Meski Keiko yang menjadi tokoh sentral, karakter paling menarik justru Shiraha. Gambaran masyarakat toxic diringkas dengan baik oleh Shiraha melalui keluhan-keluhannya, juga melalui pilihan sikapnya. Sebagai laki-laki, ia merasa terjebak dalam stereotip bahwa laki-laki yang harus bekerja dan membiayai kehidupan rumah tangga. Memang dasarnya Shiraha ini pemalas, ya. Ia malah bertingkah layaknya korban peradaban, tanpa berusaha melawan dengan secuil pun tindakan. Dia justru menjadi parasit dalam masyarakat toxic yang ia keluhkan.

“Jadi, kau tak suka orang lain mencampuri hidupmu, tapi memilih jalan hidup yang tujuannya membungkam orang-orang yang mengomentarimu?” hlm. 90

Melalui dua karakter tersebut, bisa dibilang bahwa Sayaka Murata berusaha adil dengan melihat dari dua sisi. Ternyata tidak cuma perempuan yang bisa merasa abnormal di peradaban modern yang belum banyak berubah sejak Zaman Jomon. Ternyata ada juga laki-laki yang merasa tidak nyaman berada di bawah payung laki-laki-harus-jadi-tulang-punggung-keluarga. Rasanya, pembaca laki-laki bisa terhubung dengan karakter Shiraha dan pembaca perempuan dengan karakter Keiko.

Masyarakat toxic yang dikeluhkan Shiraha memang masyarakat yang bisanya cuma nurut. Konsep warisan generasi sebelumnya tertanam di kepala mereka dan menjadi kebenaran absolut. Perempuan (juga laki-laki) harus bekerja penuh waktu, pacaran, menikah, punya anak. Itulah yang disebut normal. Ketika Keiko menunjukkan tanda-tanda ke arah tersebut, masyarakat beramai-ramai memberi selamat, menunjukkan kelegaan, turut berbahagia. Untuk sejenak, Keiko bisa terbebas dari pandangan abnormal. Namun, hanya sejenak. Karena ternyata masyarakat tidak mudah terpuaskan.
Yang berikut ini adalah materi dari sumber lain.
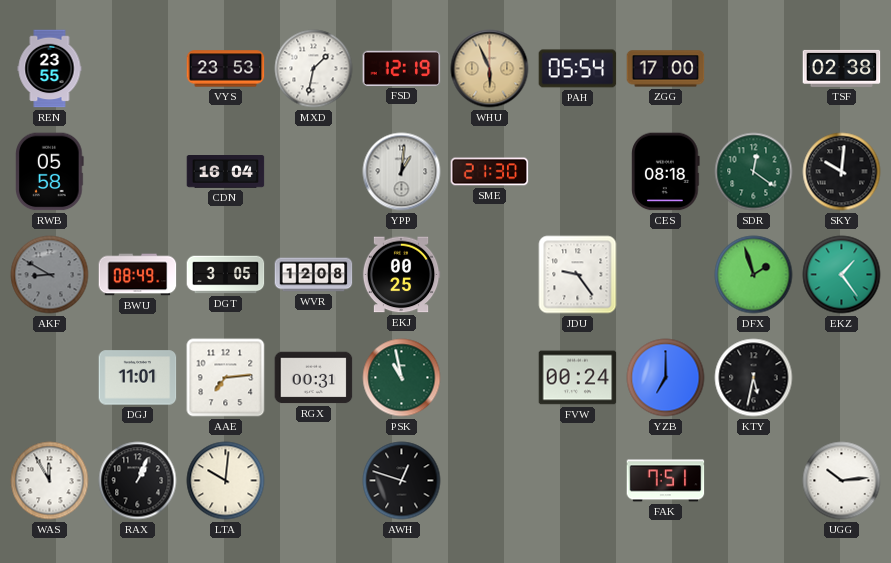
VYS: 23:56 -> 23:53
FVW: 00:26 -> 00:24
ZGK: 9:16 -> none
Tidak ada satu pun karakter di novel ini yang mendukung dengan tulus pilihan yang diambil oleh Keiko. Shiraha? Tidak juga. Keiko benar-benar seperti buruan dan diserbu dari berbagai sisi.

Yah, pada akhirnya, masing-masing orang senantiasa berjuang menemukan zona normal. Ada yang bertahan pada prinsip pribadi, ada juga yang menyerah pada pandangan masyarakat. Bagi Keiko, normal berarti menjadi pegawai minimarket. Caranya mudah, katanya di halaman 93, pakai seragam dan bertindak sesuai buku panduan. Untungnya, penulis secara halus menggugat konsep normal masyarakat melalui sebuah pertanyaan yang disampaikan tokoh Keiko.

“Apakah punya anak baik untuk umat manusia?”